Veterans who believe records relevant to their cases may be missing have until Nov. 14, 2009, to seek reconsideration of their cases. Kabatchnick said he worries the department won't try to notify veterans whose records might have been affected.
Federal law also requires Peake to ask the Justice Department to help recover any records he believes might have been unlawfully removed from the VA. His statement did not address whether he has done so or will.
If VA documents were destroyed improperly, it wouldn't be the first time.
In 1987, a federal court fined the VA $115,000 for purging records of service members who had been exposed to radiation in Japan after World War II and in postwar nuclear tests.
And in 1995, two former attorneys in the department's Office of General Counsel in Washington, Lawrence Gottfried and Jill Rygwalski, received 15-month prison sentences for having improperly destroyed veterans' records.

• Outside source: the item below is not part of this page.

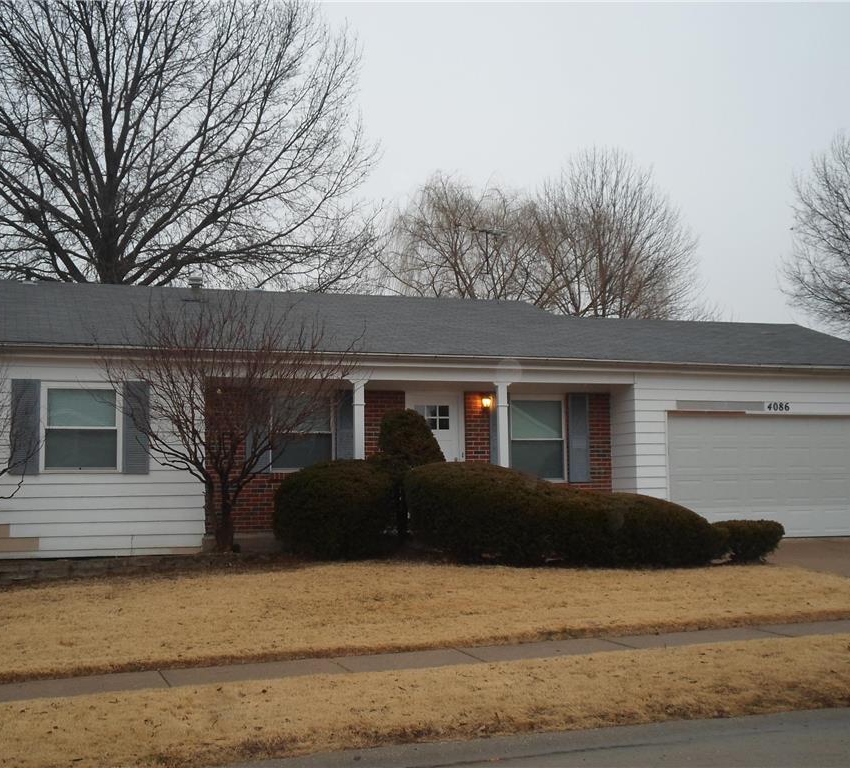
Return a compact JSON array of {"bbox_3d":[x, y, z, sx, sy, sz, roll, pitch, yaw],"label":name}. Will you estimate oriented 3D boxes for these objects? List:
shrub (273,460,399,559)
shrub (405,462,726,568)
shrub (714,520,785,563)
[{"bbox_3d":[-1.196,1.691,14.419,1.681,1.307,1.550,1,-5,-18],"label":"shrub"},{"bbox_3d":[1.940,1.711,14.244,4.511,1.330,1.650,1,-5,-18],"label":"shrub"},{"bbox_3d":[4.448,2.142,14.566,0.932,0.567,0.970,1,-5,-18],"label":"shrub"}]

The current controversy first came to light in an Oct. 13 report by www.vawatchdog.org, an independent Web site operated by and for veterans. The VA halted all shredding the next day, then later resumed it with tighter restrictions on what would be shredded and who would oversee shredding.
The reports of potential shredding highlight the larger problem of how the VA handles records. Some regional offices also have had problems with mail not being opened or delivered to the appropriate person on schedule.
Newsday, citing VA inspector-general records, has reported that hundreds of claims in the New York regional office were electronically misdated recently to make it appear that they had been processed on time.
The record-keeping issues tie into the VA's backlog of more than 614,000 claims for disability compensation/pension alone. That figure is up from about 378,000 at the end of fiscal year 2006.
Almost 30,000 of the pending claims originated in Winston-Salem, more than all but three other regional offices.
Those claims have been backed up for many years. And the backlog is growing despite added staff and investigative reports and recommendations by the department's inspector general and the Government Accountability Office.
Some veterans have claimed, so far without evidence except in the Gottfried and Rygwalski cases, that VA employees have destroyed records specifically as a way of reducing the backlog, meeting performance goals and receiving bonuses.
Two veterans service organizations recently sued the VA in U.S. District Court in Washington, seeking faster processing of claims and appeals.